The Link between Dopamine Detox, Focus, and Attention Span

Picture this.


You're at your desk. You've read my blog post on creating a comfortable space for revision and you've done everything that I recommended in that post.

confident student
"I've got this."

You happily start your revision. You successfully complete a Pomodoro cycle. So as a reward, you reach towards your phone and open TikTok. You think to yourself, "Okay, I'll just scroll through Vantage Tutor's TikTok account to look for the next prelim paper to do on my next Pomodoro cycle."

You then decide to go back to your For You page. You scroll, and you scroll, and you scroll...


Before you know it, half an hour has gone by. You feel extremely guilty because you could have done another Pomodoro cycle, but now you've wasted 30 minutes.


Sounds like a familiar scenario? Then perhaps it is time for a dopamine detox to help you fix your ability to focus and your attention span.


Dopamine's the freakin' dope man!

What is dopamine, you might ask?


Dopamine is a neurotransmitter that has a pivotal role in how we feel pleasure, satisfaction, and motivation. In the above scenario, your brain received a good dopamine hit after you completed the first Pomodoro cycle. That explains the feelings of accomplishment. Then while you were scrolling TikTok, you too received dopamine hits, and this time the impact is more consistent. Each funny cat video you see makes you feel good, and that subtly nudges you to keep scrolling. Because your brain now craves for the next funny cat video, and the next, and the next... for the same, repeated dopamine hits.


The cat's also getting his dopamine hits.


In short, dopamine is released in your body whenever your brain looks forward to something that is potentially "rewarding".


Is dopamine harmful then?

In general, dopamine is essential for our survival. It acts as the mechanism that motivates you to keep doing things that are necessary, for instance, to eat.


Unfortunately, in this modern digital age, our dopamine systems have been hijacked as we are surrounded by stimuli (yes, this includes the cat videos). As with anything else in life, too much of something is always not ideal. A consistent, elevated level of dopamine causes our brains to stop motivating us to do things that provide delayed, long lasting satisfaction, like your revision. It doesn't even help that things that give us excessive dopamine hits are so accessible.


How can I fix this?

I got you.


One thing you can consider doing, is a dopamine detox, created by psychologist Dr Cameron Sepah.


The concept is simple. Instead of doing activities that stimulate you (like scrolling on your phone), do something else that is more healthy and productive, like just standing up and getting outside your house for fresh air.
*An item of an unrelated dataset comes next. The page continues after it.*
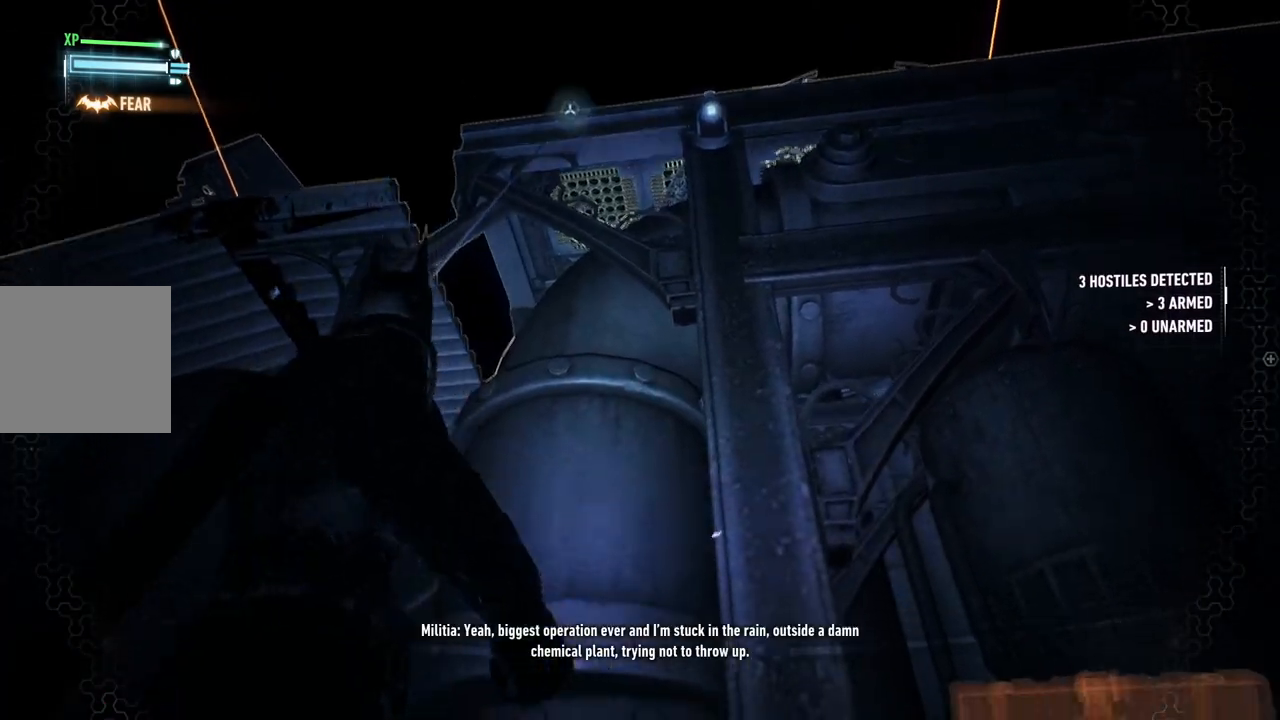
{"buttons": [], "left_stick": "up", "right_stick": "down", "events": []}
By doing so, you are removing yourself from a situation where your brain gets consistent dopamine hits. Over time, the more "boring" activities will become more favourable to you because your brain can now have its chance to seek dopamine hits from activities that provide delayed dopamine hits.



Now I'm not saying that you need to entirely axe out all activities that give you dopamine hits. You just need to identify the ones that cause you to get overstimulated, like using social media, watching Youtube video after Youtube video, playing MLBB... the list goes on.


Here's a step by step guide.


Step 1: Identify the activities that overstimulate you


Sit yourself down honestly and ask yourself what these activities are. We all have some forms of guilty pleasures (we're only human!), and facing them with honesty is the best way you can help yourself become a better version of you.


Do you game too much? Or spend too much time on YouTube? Or you've scrolled so much on TikTok that your FYP ran out of new content?


These are the activities that you need to replace with healthier activities.


Step 2: Make changes to your environment


One way to help yourself avoid getting stimulated is by removing the sources of stimulation.


Delete TikTok or MLBB if you have to. Or leave your phone somewhere far during the time you've set for yourself to study.


Step 3: Replace these activities with other activities


Each time you feel like going back to the stimulating activities, choose the healthier activities instead.


Take a walk outside your house, even if it is just for 5 minutes. Stand up and stretch, make yourself a nice, hot beverage (tea is fantastic!). Pet your pet (if you have one! 10/10 would recommend).



Step 4: Observe how you are responding to these alternative activities

Dopamine detox can be difficult to accomplish. I've been there myself. My alternative activity is to pick up a book and read. At the beginning, I would always feel the need to put the book back down.


But once I've embraced being bored, reading is no longer a difficult thing to do. By observing how I feel when I make the switch to the healthier, alternative activity, I begin to consciously realise that I in fact, can get by without indulging in stimulating activities.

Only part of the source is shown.